Kalmar, Paremski and Grant Park Orchestra take flight with life stories

Sat Aug 15, 2015 at 12:01 pm

By Lawrence A. Johnson

Natasha Paremski performed Paul Schoenfield's "Four Parables" Friday night at the Pritzker Pavilion. Photo: Michael Ahearn
Natasha Paremski performed Paul Schoenfield’s “Four Parables” Friday night at the Pritzker Pavilion. Photo: Michael Ahearn

A pair of contrasted autobiographical works made up the main part of Friday night’s concert at the Grant Park Music Festival led by Carlos Kalmar: a tone poem by Richard Strauss, and a genre-traversing piano concerto by an American composer.

But first, as they say in radio, the concert led off with the overture to Ermanno Wolf-Ferrari’s opera Il segreto di Susanna (“The Secret of Susanna”). Susanna’s secret is that she smokes cigarettes, the malodorous evidence of which leads her husband to suspect gentlemen callers are visiting Susanna when he is away.

Hugely successful a century ago, Wolf-Ferrari’s 1909 comic opera is rarely heard today (though the enterprising Odyssey Opera revived it last year in Boston). The light-hearted spirit of the work is reflected in its delightful overture, a charming, wonderfully witty four-minute romp. Kalmar led the Grant Park Orchestra in a vivacious, rollicking performance.

The first of the evening’s main works inspired by each composer’s life experiences was Paul Schoenfield’s Four Parables, with soloist Natasha Paremski.

In this 1983 piano concerto, the Detroit native draws from impressions of personal acquaintances and social lore, largely with a dark, even ghoulish black humor. The first section, “Rambling Till the Butcher Cuts Us Down,” concerns an aged quadriplegic murderer and the debate surrounding his release from prison, cast in a sardonic uptempo burlesque.

“Senility’s Ride,” paints a Vermont neighbor of Schoenfield with memory issues who reflects on his youthful dancing days. “Elegy” was inspired by a young friend, who due to the influence of “religious fanatics,” as the composer puts it, refused medical treatment and died needlessly.  The finale concerns a mother who punished her children by getting rid of the family dog. Despite the bleak scenario, “Dog Heaven,” offers a mercifully light-hearted closer, depicting a whimsical canine afterlife with ample bones and fire hydrants for all.

As in many of his concert works, Schoenfield blends jazz elements and traditional classical form with great skill and, often, uninhibited scoring. Four Parables is undeniably entertaining and effective even if the overall effect is less one of substance than of souped-up, self-consciously showy brilliance.

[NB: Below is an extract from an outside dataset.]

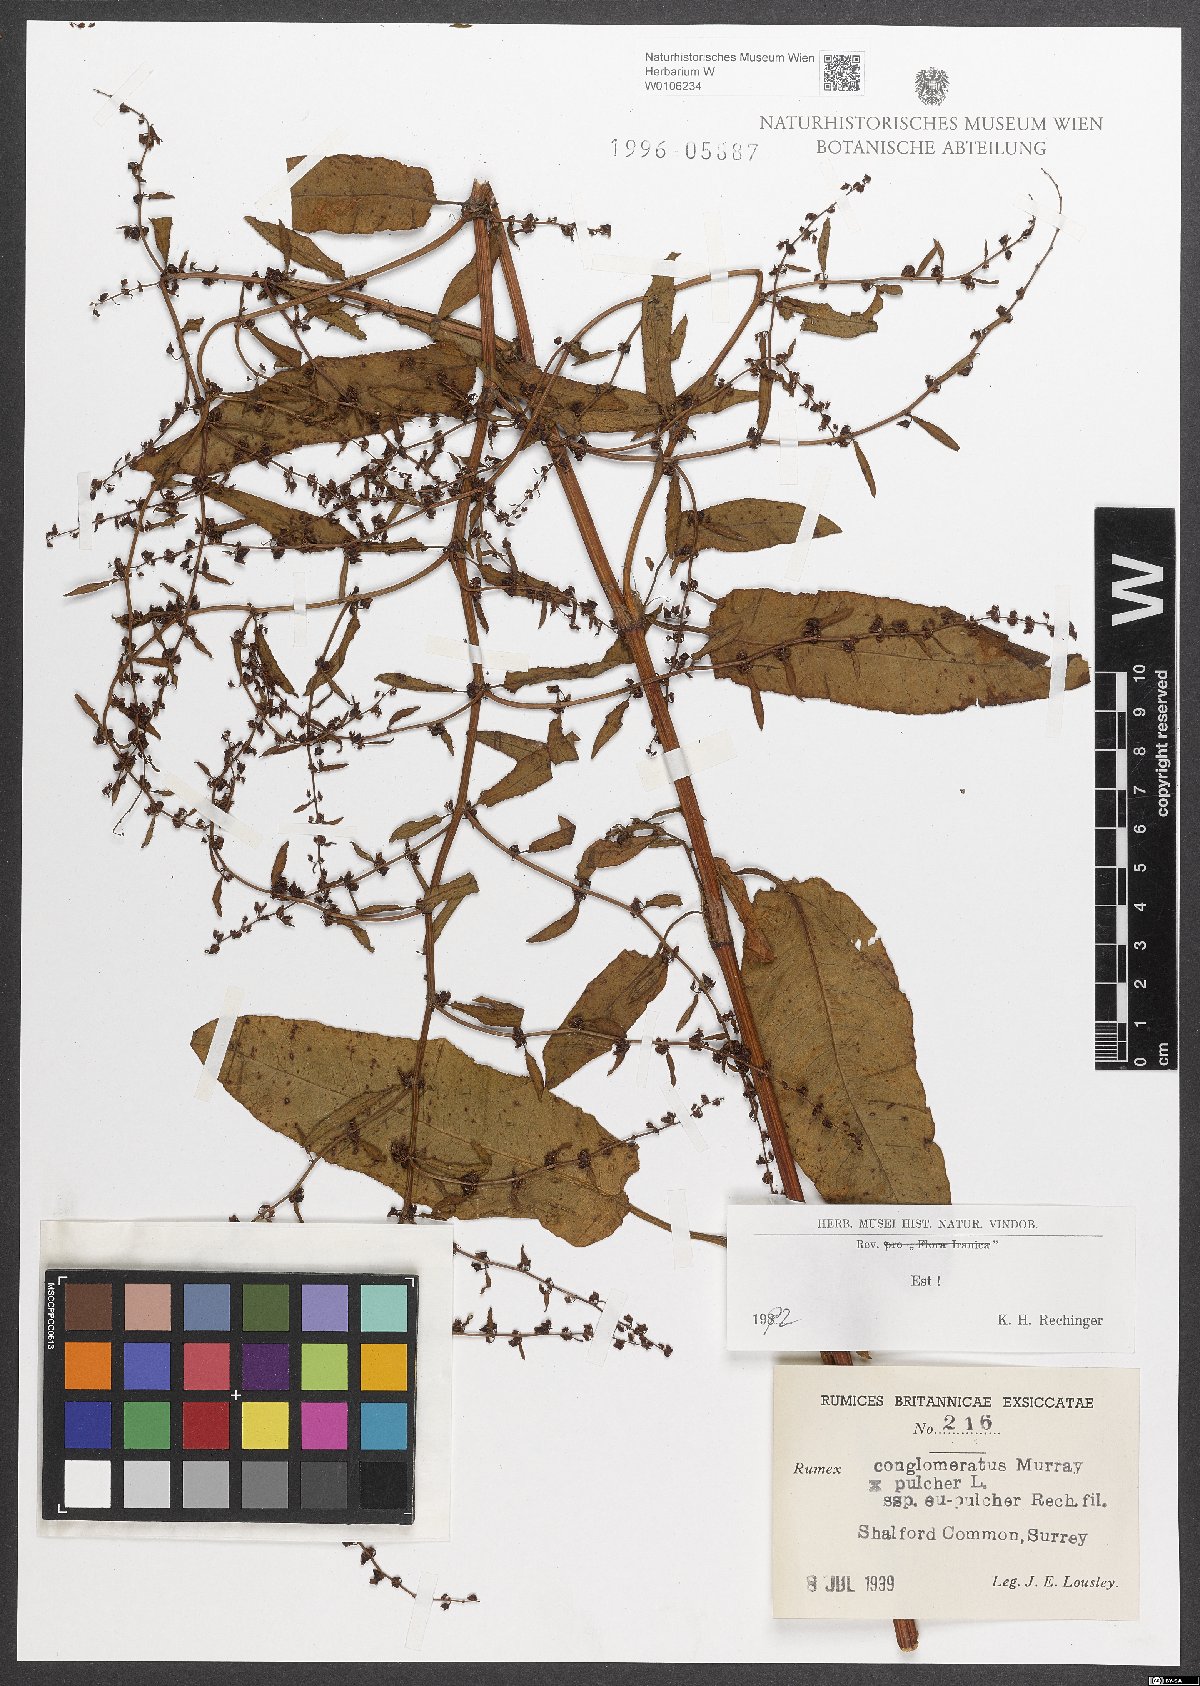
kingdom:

Natasha Paremski made an impressive Grant Park debut at last summer’s opening concert, and Friday night the young pianist was even more spectacular, seeming just as at home in Schoenfield’s jazzy confection as in Tchaikovsky. The solo part is intensely demanding and Paremski delivered the goods, with a sizzling, fearless performance. Her power, speed and accuracy were astonishing, and the Grant Park Orchestra’s playing was on the same full-throttle level under Kalmar’s fiery direction.

Ein Heldenleben (“A Hero’s Life”) is, of course, a much better known quantity. Some see the 35-year-old Richard Strauss’s tone poem depicting himself as the title hero as a Trumpian exercise in untrammeled egotism. But the composer’s quirky humor, rich melodic vein and emotional sincerity ultimately win the day and Heldenleben remains one of Strauss’s finest works.

His autobiographical tone poem is also one of the most tortuously difficult works in the canon with acrobatic challenges across every section and for nearly every principal. It’s a testament to the dedication and gifts of the Grant Park musicians that they delivered such a polished, cohesive and fully committed performance on such a humid, muggy evening.

Kalmar clearly has sympathy for Straussian style and the hero’s theme went with great striding confidence, built on deep sonority from the lower strings. The hero’s adversaries–Strauss’s withering and hilarious depiction of music critics—made effective contrast with its wimpy inconsequential woodwinds and pompous tuba.

In the celebrated violin solos that embody the hero’s companion, concertmaster Jeremy Black’s pure-toned rendering painted a less formidable helpmate than many, though one with greater delicacy and charm. The ensuing satiric battle made full impact with its raucous off-center fanfares, alarums and excursions. Kalmar elicited fine transparency even in the most loudly scored moments, leaving one floored anew at the craft in which Strauss seamlessly weaves the hero and companion themes in and around the battle.

For an alfresco concert subject to divers urban distractions, Kalmar lived dangerously in the long final section, drawing out the music with refined, strikingly hushed dynamics. The gamble paid off with an elegant and beautifully turned closing dialogue between Black’s violin and principal horn Jonathan Boen, the performance ending in a glowing coda of solace and contentment.